In Figure 7 is an example of an embodiment of a controller for the rotating magnetic field shown. The device consists of different transistors, Via which the current flow between the windings W1, W2 and W3 is directed. Will If the transistors P1 and P4 are activated, the current flows through the windings W1 and W2. Then P3 and P6 are activated and the current flows through W2 and W3. Finally, the windings W3 and W1 are energized with P5 and P2. The number of the windings determines the smoothness of the magnetic field.

The control shown in Figure 7 is only an example of here existing possibilities. Every specialist knows because of his specialist knowledge other possible options.

Magnetizable fluids, as used in the implementation of the invention Process can be used are known to the person skilled in the art.
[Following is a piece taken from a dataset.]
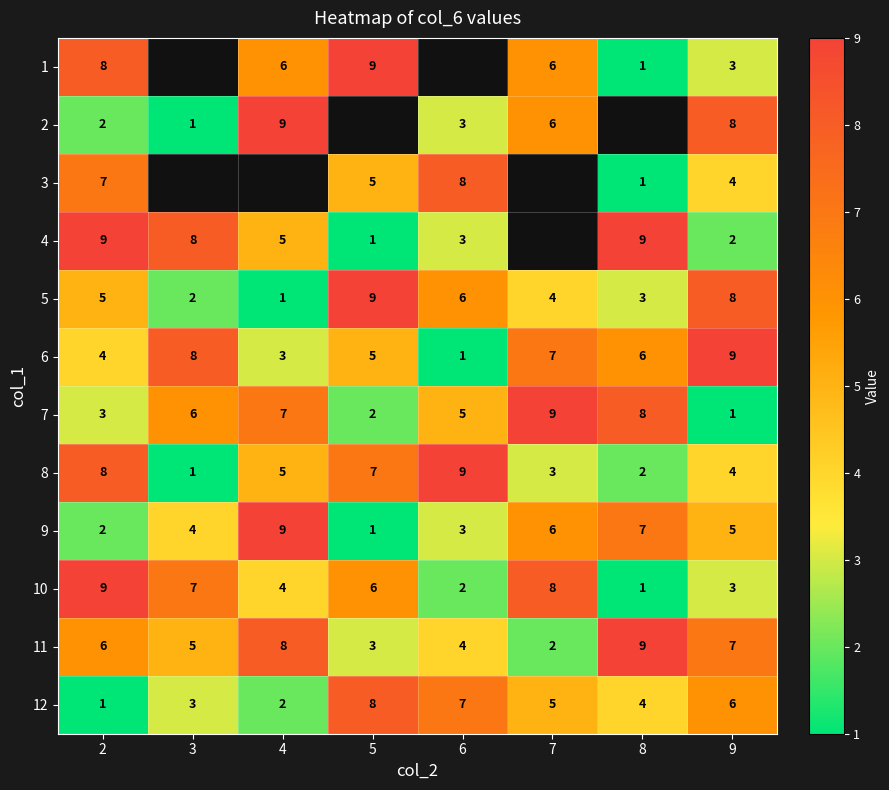

Count the number of data series in this chart.

12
You are for example described in "Technica" 14/1976, page 959, U.S. Patents 4,167,726 and 4293137 and the ASME publication "The Broad New Applications of Ferrolubricants" by F.D. Ezekiel on April 1, 1974.

Claims (4)

PATENT CLAIMS Process for balancing rotationally symmetrical Dividing during rotation, characterized in that one is on the rotating Part of a ring concentric to the axis of rotation generated from a magnetic fluid and by changing a magnetic field, the apparent density or mass distribution of the magnetic fluid controls so that the unbalance vibrations are compensated. 2. Device for carrying out the method according to claim 1, characterized by a rotatably mounted, rotationally symmetrical part with a concentric one Ring channel and a multi-pole stator winding arranged around the ring channel Generation of a rotating magnetic field and a magnetic fluid in the ring channel. 3. Apparatus according to claim 2, characterized in that the magnetic Rotating field revolves at the frequency of the rotating part. 4. Apparatus according to claim 2 or 3, characterized by a Permanent magnet that holds the magnetic fluid in the ring channel.